[START EXTRACTED INFORMATION]

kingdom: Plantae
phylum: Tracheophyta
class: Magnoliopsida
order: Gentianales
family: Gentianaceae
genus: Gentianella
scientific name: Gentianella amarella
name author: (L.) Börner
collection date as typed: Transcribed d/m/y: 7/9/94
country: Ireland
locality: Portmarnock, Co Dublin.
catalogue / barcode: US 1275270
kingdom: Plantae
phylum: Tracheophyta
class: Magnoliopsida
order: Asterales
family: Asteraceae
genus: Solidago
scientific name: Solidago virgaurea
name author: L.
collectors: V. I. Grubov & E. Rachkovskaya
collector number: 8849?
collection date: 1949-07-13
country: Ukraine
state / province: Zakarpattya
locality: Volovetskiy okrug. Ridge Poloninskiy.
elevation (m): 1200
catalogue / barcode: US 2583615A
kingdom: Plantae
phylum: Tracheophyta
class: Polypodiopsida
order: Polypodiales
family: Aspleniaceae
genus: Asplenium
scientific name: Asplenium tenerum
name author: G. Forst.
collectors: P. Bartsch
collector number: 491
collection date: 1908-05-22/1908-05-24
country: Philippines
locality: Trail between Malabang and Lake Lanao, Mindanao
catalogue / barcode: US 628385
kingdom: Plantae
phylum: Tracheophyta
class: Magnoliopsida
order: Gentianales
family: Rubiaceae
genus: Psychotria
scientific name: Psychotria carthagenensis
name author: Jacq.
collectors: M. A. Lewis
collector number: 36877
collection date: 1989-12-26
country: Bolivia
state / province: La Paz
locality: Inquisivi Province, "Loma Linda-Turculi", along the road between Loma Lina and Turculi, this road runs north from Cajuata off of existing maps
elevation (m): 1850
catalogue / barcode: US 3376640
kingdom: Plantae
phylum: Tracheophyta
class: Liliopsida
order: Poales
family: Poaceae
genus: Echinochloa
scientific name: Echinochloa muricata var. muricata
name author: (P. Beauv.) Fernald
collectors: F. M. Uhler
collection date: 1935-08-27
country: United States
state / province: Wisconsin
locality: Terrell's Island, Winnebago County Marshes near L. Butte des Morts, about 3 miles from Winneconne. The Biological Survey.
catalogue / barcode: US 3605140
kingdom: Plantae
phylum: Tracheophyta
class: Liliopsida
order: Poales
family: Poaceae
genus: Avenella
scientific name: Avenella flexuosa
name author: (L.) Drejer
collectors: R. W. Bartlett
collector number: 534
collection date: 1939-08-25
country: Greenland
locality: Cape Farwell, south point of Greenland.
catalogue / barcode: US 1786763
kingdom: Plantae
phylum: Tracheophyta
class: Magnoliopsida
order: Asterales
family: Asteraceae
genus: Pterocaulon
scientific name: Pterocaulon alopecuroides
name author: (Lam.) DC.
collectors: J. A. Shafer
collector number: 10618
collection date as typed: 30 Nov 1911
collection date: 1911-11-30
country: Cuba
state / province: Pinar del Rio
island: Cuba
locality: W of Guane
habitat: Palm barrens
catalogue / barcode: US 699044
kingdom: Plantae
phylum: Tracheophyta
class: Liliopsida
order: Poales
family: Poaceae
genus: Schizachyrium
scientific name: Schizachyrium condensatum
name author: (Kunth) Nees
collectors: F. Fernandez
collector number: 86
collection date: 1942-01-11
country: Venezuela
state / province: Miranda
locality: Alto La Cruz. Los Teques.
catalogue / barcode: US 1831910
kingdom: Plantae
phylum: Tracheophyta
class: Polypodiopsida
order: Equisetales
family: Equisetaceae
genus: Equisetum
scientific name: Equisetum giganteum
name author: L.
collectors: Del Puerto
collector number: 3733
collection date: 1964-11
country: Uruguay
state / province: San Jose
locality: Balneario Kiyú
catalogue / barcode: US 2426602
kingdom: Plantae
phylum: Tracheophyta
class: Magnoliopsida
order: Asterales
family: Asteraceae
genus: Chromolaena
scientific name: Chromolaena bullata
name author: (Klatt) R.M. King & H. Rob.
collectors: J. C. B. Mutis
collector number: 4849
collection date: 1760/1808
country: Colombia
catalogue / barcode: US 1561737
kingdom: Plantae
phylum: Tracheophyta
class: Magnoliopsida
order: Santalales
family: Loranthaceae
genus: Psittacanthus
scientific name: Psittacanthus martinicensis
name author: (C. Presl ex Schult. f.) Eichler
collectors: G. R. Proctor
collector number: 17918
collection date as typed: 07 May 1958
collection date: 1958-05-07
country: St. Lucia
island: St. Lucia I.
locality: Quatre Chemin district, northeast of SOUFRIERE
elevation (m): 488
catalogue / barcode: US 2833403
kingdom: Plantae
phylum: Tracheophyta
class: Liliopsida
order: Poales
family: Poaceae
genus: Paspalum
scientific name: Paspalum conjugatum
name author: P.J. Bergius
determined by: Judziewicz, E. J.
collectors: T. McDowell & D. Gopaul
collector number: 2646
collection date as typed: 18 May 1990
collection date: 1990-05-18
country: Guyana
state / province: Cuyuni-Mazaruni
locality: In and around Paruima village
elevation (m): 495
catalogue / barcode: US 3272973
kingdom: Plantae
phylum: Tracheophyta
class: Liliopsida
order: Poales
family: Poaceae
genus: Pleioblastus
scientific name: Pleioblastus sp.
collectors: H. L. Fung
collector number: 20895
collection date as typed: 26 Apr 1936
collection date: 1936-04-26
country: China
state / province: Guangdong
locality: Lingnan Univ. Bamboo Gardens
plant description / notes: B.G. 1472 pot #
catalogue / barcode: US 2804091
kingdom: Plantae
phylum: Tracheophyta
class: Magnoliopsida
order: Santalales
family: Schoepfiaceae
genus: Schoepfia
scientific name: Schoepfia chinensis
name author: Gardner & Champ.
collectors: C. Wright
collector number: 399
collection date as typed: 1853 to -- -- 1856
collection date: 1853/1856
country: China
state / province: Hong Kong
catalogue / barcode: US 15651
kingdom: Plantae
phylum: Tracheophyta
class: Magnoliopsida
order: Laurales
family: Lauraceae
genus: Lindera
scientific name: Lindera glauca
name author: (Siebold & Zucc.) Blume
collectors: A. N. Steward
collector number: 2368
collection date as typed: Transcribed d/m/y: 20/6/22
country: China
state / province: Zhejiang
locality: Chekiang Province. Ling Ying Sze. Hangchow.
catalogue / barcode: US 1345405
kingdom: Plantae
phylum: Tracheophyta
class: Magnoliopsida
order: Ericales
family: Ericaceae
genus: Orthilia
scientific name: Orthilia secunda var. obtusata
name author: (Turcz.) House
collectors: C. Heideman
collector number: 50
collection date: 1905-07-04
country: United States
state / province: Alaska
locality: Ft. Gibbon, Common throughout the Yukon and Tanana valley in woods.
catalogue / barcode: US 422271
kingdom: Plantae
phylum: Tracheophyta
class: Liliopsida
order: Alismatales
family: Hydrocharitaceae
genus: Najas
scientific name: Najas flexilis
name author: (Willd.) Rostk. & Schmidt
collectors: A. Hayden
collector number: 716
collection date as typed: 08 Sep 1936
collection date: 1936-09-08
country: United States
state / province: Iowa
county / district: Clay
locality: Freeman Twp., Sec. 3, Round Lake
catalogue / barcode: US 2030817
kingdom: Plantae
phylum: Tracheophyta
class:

[END EXTRACTED INFORMATION]

Set down every line of the data above again, word for word, without changing, adding, or leaving out anything.

kingdom: Plantae
phylum: Tracheophyta
class: Magnoliopsida
order: Gentianales
family: Gentianaceae
genus: Gentianella
scientific name: Gentianella amarella
name author: (L.) Börner
collection date as typed: Transcribed d/m/y: 7/9/94
country: Ireland
locality: Portmarnock, Co Dublin.
catalogue / barcode: US 1275270
kingdom: Plantae
phylum: Tracheophyta
class: Magnoliopsida
order: Asterales
family: Asteraceae
genus: Solidago
scientific name: Solidago virgaurea
name author: L.
collectors: V. I. Grubov & E. Rachkovskaya
collector number: 8849?
collection date: 1949-07-13
country: Ukraine
state / province: Zakarpattya
locality: Volovetskiy okrug. Ridge Poloninskiy.
elevation (m): 1200
catalogue / barcode: US 2583615A
kingdom: Plantae
phylum: Tracheophyta
class: Polypodiopsida
order: Polypodiales
family: Aspleniaceae
genus: Asplenium
scientific name: Asplenium tenerum
name author: G. Forst.
collectors: P. Bartsch
collector number: 491
collection date: 1908-05-22/1908-05-24
country: Philippines
locality: Trail between Malabang and Lake Lanao, Mindanao
catalogue / barcode: US 628385
kingdom: Plantae
phylum: Tracheophyta
class: Magnoliopsida
order: Gentianales
family: Rubiaceae
genus: Psychotria
scientific name: Psychotria carthagenensis
name author: Jacq.
collectors: M. A. Lewis
collector number: 36877
collection date: 1989-12-26
country: Bolivia
state / province: La Paz
locality: Inquisivi Province, "Loma Linda-Turculi", along the road between Loma Lina and Turculi, this road runs north from Cajuata off of existing maps
elevation (m): 1850
catalogue / barcode: US 3376640
kingdom: Plantae
phylum: Tracheophyta
class: Liliopsida
order: Poales
family: Poaceae
genus: Echinochloa
scientific name: Echinochloa muricata var. muricata
name author: (P. Beauv.) Fernald
collectors: F. M. Uhler
collection date: 1935-08-27
country: United States
state / province: Wisconsin
locality: Terrell's Island, Winnebago County Marshes near L. Butte des Morts, about 3 miles from Winneconne. The Biological Survey.
catalogue / barcode: US 3605140
kingdom: Plantae
phylum: Tracheophyta
class: Liliopsida
order: Poales
family: Poaceae
genus: Avenella
scientific name: Avenella flexuosa
name author: (L.) Drejer
collectors: R. W. Bartlett
collector number: 534
collection date: 1939-08-25
country: Greenland
locality: Cape Farwell, south point of Greenland.
catalogue / barcode: US 1786763
kingdom: Plantae
phylum: Tracheophyta
class: Magnoliopsida
order: Asterales
family: Asteraceae
genus: Pterocaulon
scientific name: Pterocaulon alopecuroides
name author: (Lam.) DC.
collectors: J. A. Shafer
collector number: 10618
collection date as typed: 30 Nov 1911
collection date: 1911-11-30
country: Cuba
state / province: Pinar del Rio
island: Cuba
locality: W of Guane
habitat: Palm barrens
catalogue / barcode: US 699044
kingdom: Plantae
phylum: Tracheophyta
class: Liliopsida
order: Poales
family: Poaceae
genus: Schizachyrium
scientific name: Schizachyrium condensatum
name author: (Kunth) Nees
collectors: F. Fernandez
collector number: 86
collection date: 1942-01-11
country: Venezuela
state / province: Miranda
locality: Alto La Cruz. Los Teques.
catalogue / barcode: US 1831910
kingdom: Plantae
phylum: Tracheophyta
class: Polypodiopsida
order: Equisetales
family: Equisetaceae
genus: Equisetum
scientific name: Equisetum giganteum
name author: L.
collectors: Del Puerto
collector number: 3733
collection date: 1964-11
country: Uruguay
state / province: San Jose
locality: Balneario Kiyú
catalogue / barcode: US 2426602
kingdom: Plantae
phylum: Tracheophyta
class: Magnoliopsida
order: Asterales
family: Asteraceae
genus: Chromolaena
scientific name: Chromolaena bullata
name author: (Klatt) R.M. King & H. Rob.
collectors: J. C. B. Mutis
collector number: 4849
collection date: 1760/1808
country: Colombia
catalogue / barcode: US 1561737
kingdom: Plantae
phylum: Tracheophyta
class: Magnoliopsida
order: Santalales
family: Loranthaceae
genus: Psittacanthus
scientific name: Psittacanthus martinicensis
name author: (C. Presl ex Schult. f.) Eichler
collectors: G. R. Proctor
collector number: 17918
collection date as typed: 07 May 1958
collection date: 1958-05-07
country: St. Lucia
island: St. Lucia I.
locality: Quatre Chemin district, northeast of SOUFRIERE
elevation (m): 488
catalogue / barcode: US 2833403
kingdom: Plantae
phylum: Tracheophyta
class: Liliopsida
order: Poales
family: Poaceae
genus: Paspalum
scientific name: Paspalum conjugatum
name author: P.J. Bergius
determined by: Judziewicz, E. J.
collectors: T. McDowell & D. Gopaul
collector number: 2646
collection date as typed: 18 May 1990
collection date: 1990-05-18
country: Guyana
state / province: Cuyuni-Mazaruni
locality: In and around Paruima village
elevation (m): 495
catalogue / barcode: US 3272973
kingdom: Plantae
phylum: Tracheophyta
class: Liliopsida
order: Poales
family: Poaceae
genus: Pleioblastus
scientific name: Pleioblastus sp.
collectors: H. L. Fung
collector number: 20895
collection date as typed: 26 Apr 1936
collection date: 1936-04-26
country: China
state / province: Guangdong
locality: Lingnan Univ. Bamboo Gardens
plant description / notes: B.G. 1472 pot #
catalogue / barcode: US 2804091
kingdom: Plantae
phylum: Tracheophyta
class: Magnoliopsida
order: Santalales
family: Schoepfiaceae
genus: Schoepfia
scientific name: Schoepfia chinensis
name author: Gardner & Champ.
collectors: C. Wright
collector number: 399
collection date as typed: 1853 to -- -- 1856
collection date: 1853/1856
country: China
state / province: Hong Kong
catalogue / barcode: US 15651
kingdom: Plantae
phylum: Tracheophyta
class: Magnoliopsida
order: Laurales
family: Lauraceae
genus: Lindera
scientific name: Lindera glauca
name author: (Siebold & Zucc.) Blume
collectors: A. N. Steward
collector number: 2368
collection date as typed: Transcribed d/m/y: 20/6/22
country: China
state / province: Zhejiang
locality: Chekiang Province. Ling Ying Sze. Hangchow.
catalogue / barcode: US 1345405
kingdom: Plantae
phylum: Tracheophyta
class: Magnoliopsida
order: Ericales
family: Ericaceae
genus: Orthilia
scientific name: Orthilia secunda var. obtusata
name author: (Turcz.) House
collectors: C. Heideman
collector number: 50
collection date: 1905-07-04
country: United States
state / province: Alaska
locality: Ft. Gibbon, Common throughout the Yukon and Tanana valley in woods.
catalogue / barcode: US 422271
kingdom: Plantae
phylum: Tracheophyta
class: Liliopsida
order: Alismatales
family: Hydrocharitaceae
genus: Najas
scientific name: Najas flexilis
name author: (Willd.) Rostk. & Schmidt
collectors: A. Hayden
collector number: 716
collection date as typed: 08 Sep 1936
collection date: 1936-09-08
country: United States
state / province: Iowa
county / district: Clay
locality: Freeman Twp., Sec. 3, Round Lake
catalogue / barcode: US 2030817
kingdom: Plantae
phylum: Tracheophyta
class:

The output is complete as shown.